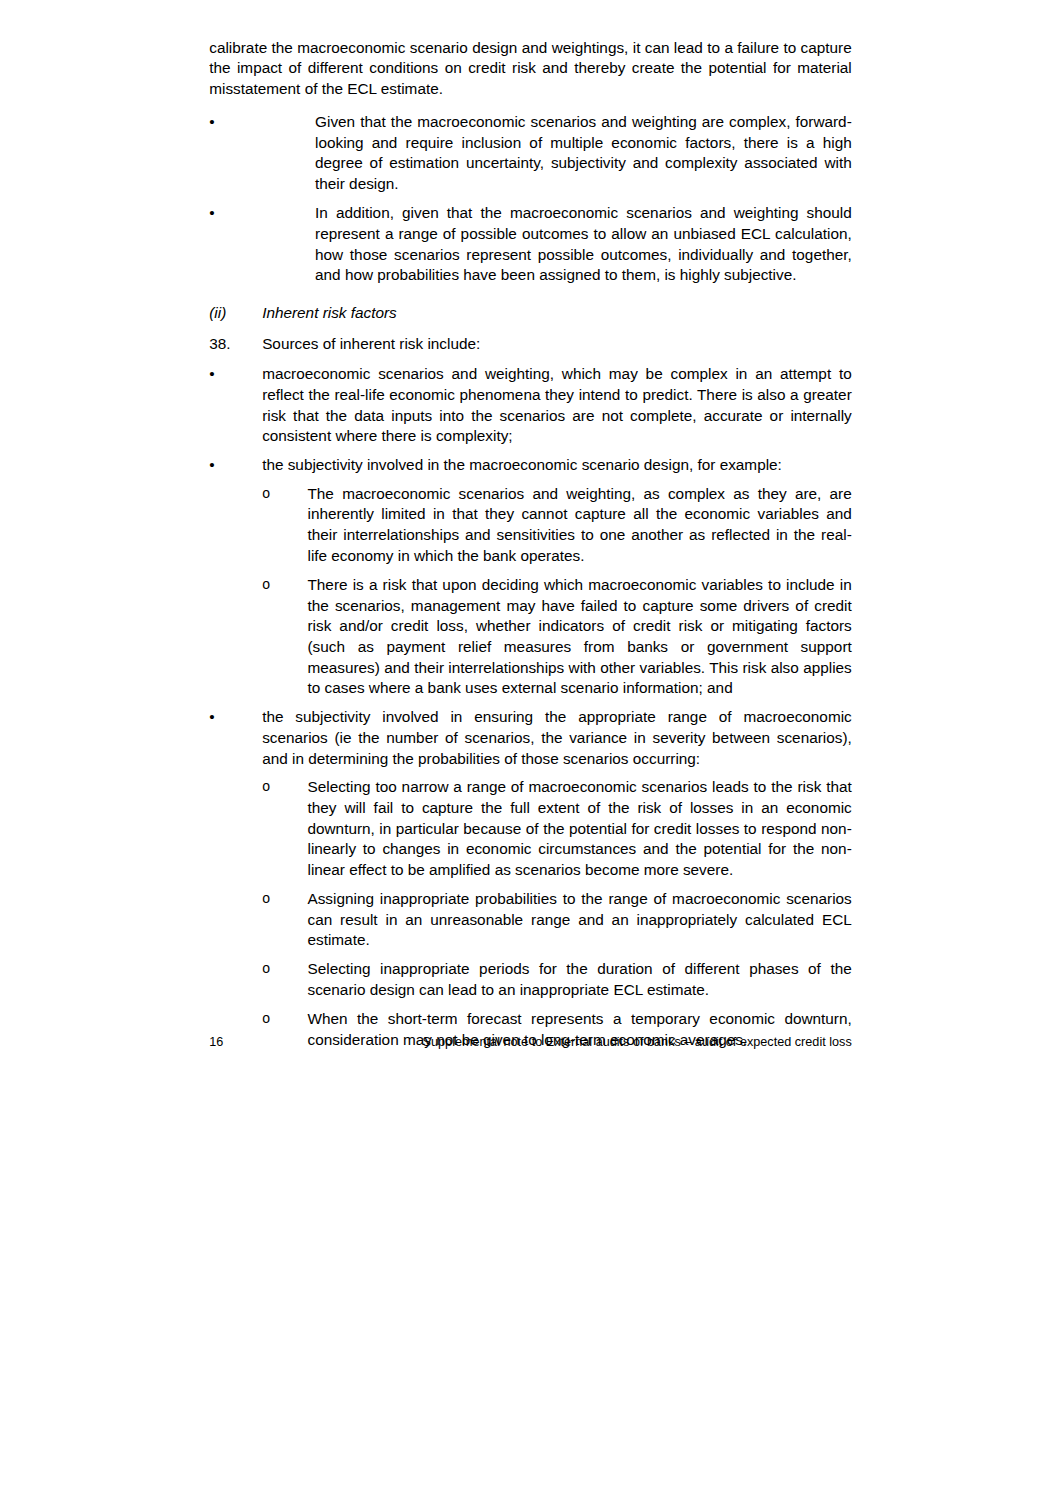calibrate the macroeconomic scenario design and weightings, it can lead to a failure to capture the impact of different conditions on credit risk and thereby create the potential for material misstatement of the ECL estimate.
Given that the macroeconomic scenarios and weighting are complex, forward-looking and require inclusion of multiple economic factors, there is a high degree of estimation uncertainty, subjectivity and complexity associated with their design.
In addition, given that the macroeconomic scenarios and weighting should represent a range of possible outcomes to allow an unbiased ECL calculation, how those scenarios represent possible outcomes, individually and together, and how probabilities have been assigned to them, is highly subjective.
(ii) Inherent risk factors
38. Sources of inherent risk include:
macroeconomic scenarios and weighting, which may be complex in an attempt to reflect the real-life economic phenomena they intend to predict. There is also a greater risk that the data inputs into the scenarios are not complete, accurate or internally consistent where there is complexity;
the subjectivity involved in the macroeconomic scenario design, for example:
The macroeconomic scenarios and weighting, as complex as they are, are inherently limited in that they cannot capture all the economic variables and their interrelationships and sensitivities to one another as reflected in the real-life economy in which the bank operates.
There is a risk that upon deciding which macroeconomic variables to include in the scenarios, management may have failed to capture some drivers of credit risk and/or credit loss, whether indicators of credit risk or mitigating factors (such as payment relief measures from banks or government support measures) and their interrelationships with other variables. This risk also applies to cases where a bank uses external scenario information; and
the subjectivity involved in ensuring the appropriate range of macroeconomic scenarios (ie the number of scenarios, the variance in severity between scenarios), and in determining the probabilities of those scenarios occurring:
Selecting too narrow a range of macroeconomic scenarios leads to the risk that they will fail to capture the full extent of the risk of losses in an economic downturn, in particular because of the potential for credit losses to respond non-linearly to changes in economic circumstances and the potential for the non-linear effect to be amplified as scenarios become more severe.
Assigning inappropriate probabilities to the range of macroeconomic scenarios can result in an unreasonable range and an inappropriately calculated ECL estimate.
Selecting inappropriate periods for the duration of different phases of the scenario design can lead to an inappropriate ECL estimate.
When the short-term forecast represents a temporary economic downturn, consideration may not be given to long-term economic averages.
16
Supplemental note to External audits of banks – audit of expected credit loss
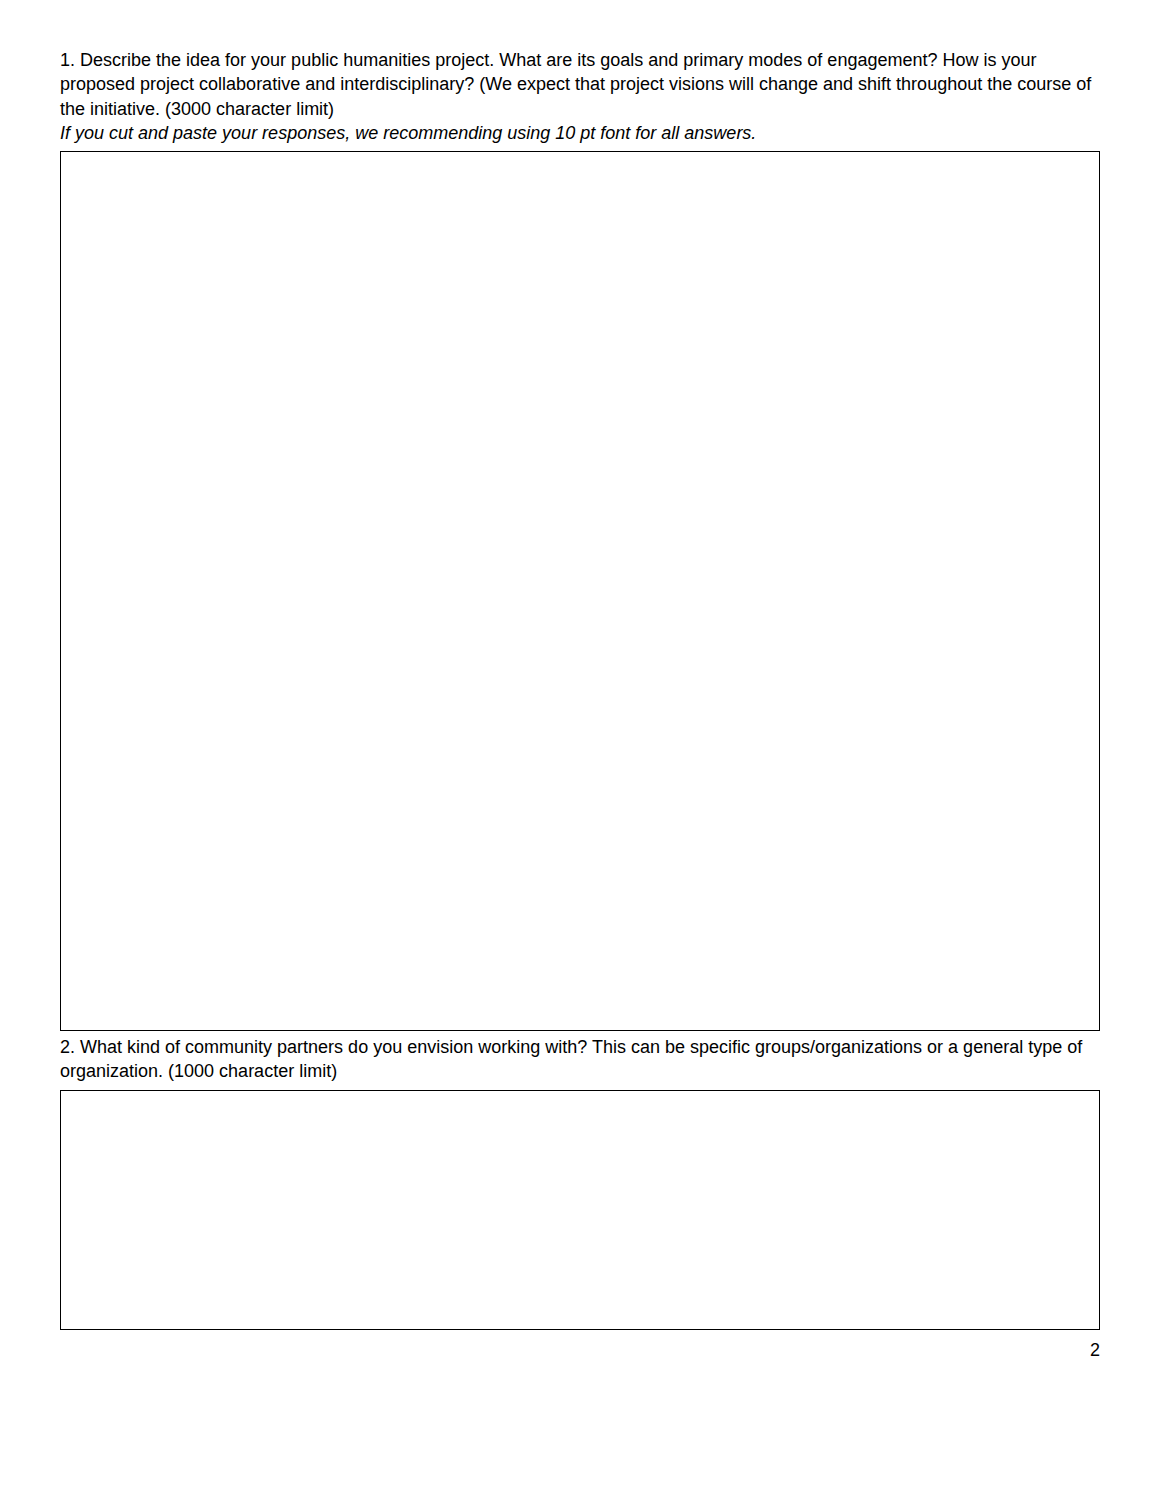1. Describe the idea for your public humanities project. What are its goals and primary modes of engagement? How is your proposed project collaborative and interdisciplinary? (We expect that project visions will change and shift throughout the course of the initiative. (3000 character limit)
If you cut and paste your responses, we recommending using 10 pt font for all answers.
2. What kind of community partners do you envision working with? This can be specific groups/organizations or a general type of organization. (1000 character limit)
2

# # #

Write out, exactly and with no pictures, the lines of the data from the first through the line containing "Given that the macroeconomic scenarios and weighting are".

**SOLUTION**
calibrate the macroeconomic scenario design and weightings, it can lead to a failure to capture the impact of different conditions on credit risk and thereby create the potential for material misstatement of the ECL estimate.
Given that the macroeconomic scenarios and weighting are complex, forward-looking and require inclusion of multiple economic factors, there is a high degree of estimation uncertainty, subjectivity and complexity associated with their design.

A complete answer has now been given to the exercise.